Ryanair avertit que la flambée du prix du carburant d'avion pourrait faire chuter des compagnies concurrentes
Points clés
- •Ryanair a abaissé son objectif de passagers pour l'année de 216 millions à 214 millions en guise de mesure d'urgence face aux prix du carburant d'avion tirés à la hausse par la guerre en Iran.
- •Ryanair dispose de contrats à prix fixe couvrant 80 % de ses besoins en carburant pour l'année à venir, et ses coupes de vols devraient réduire ses pertes hivernales de 70 à 100 millions d'euros.
- •Ryanair a averti que des concurrents moins bien couverts pourraient avoir du mal à maintenir leur capacité, voire à survivre à l'hiver à venir si les prix élevés du pétrole persistent.
- •Le coût du carburant non couvert de Ryanair a plus que doublé, à 150 dollars le baril, contribuant à une hausse de 11 % des charges d'exploitation et à une baisse de 36 % du résultat avant impôt, à 593 millions d'euros.
- •Tui est passé à une perte de 17 millions d'euros et Easyjet a subi un impact de 200 millions de livres sur son résultat au trimestre de juin, les deux invoquant la hausse des coûts du carburant et un affaiblissement de la demande.

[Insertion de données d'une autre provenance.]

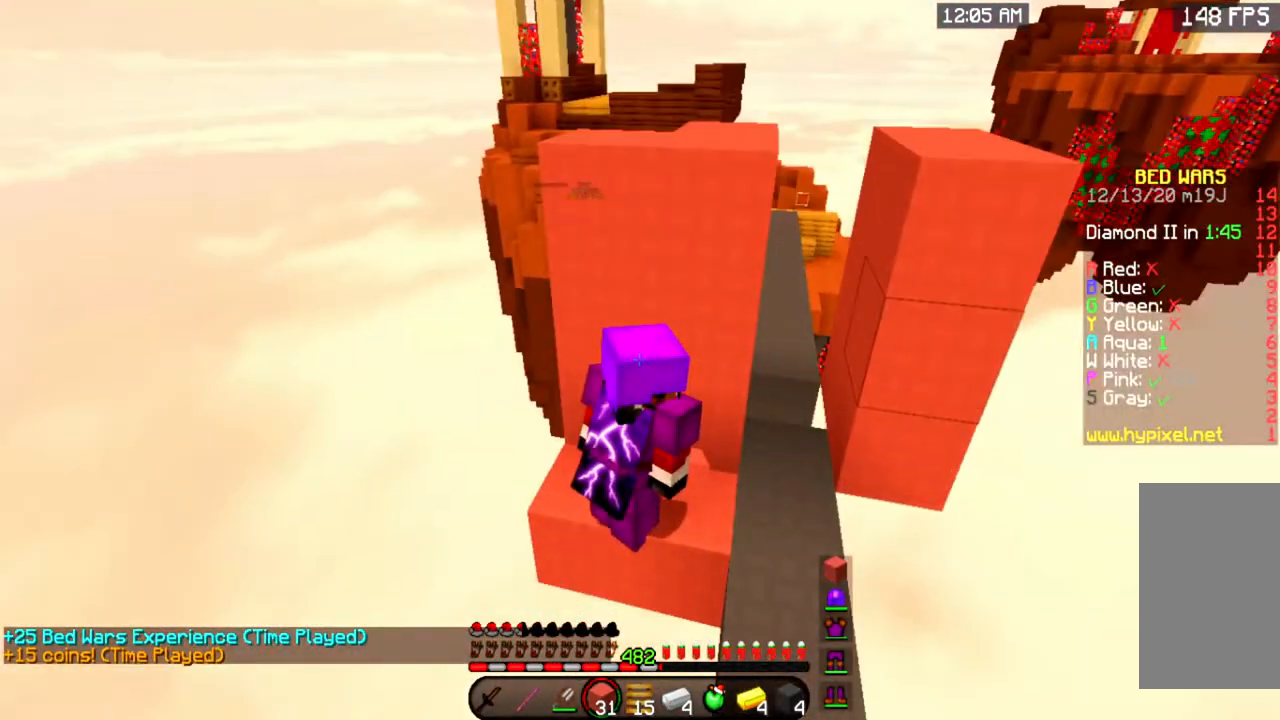
{"keys": [], "mouse": [], "events": []}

Ryanair a averti que le prix du carburant d'avion pourrait fortement augmenter l'été prochain, mettant certaines de ses concurrentes européennes en risque d'effondrement.
La compagnie à bas coûts a déclaré avoir pris des mesures d'urgence pour se protéger de la hausse des prix du carburant d'avion provoquée par la guerre en Iran, ramenant son objectif de passagers pour cette année de 216 millions à 214 millions.
L'entreprise basée à Dublin a sécurisé des contrats à prix fixe couvrant 80 % de ses besoins en carburant pour l'année à venir, mais a choisi de supprimer certains vols afin de réduire le volume de carburant qu'elle doit acheter aux tarifs du marché. Ce programme allégé atténuera les pertes hivernales de Ryanair de 70 à 100 millions d'euros, tandis que la compagnie reste en bonne voie pour augmenter son trafic estival de plus de cinq pour cent, à 145 millions de passagers cette année.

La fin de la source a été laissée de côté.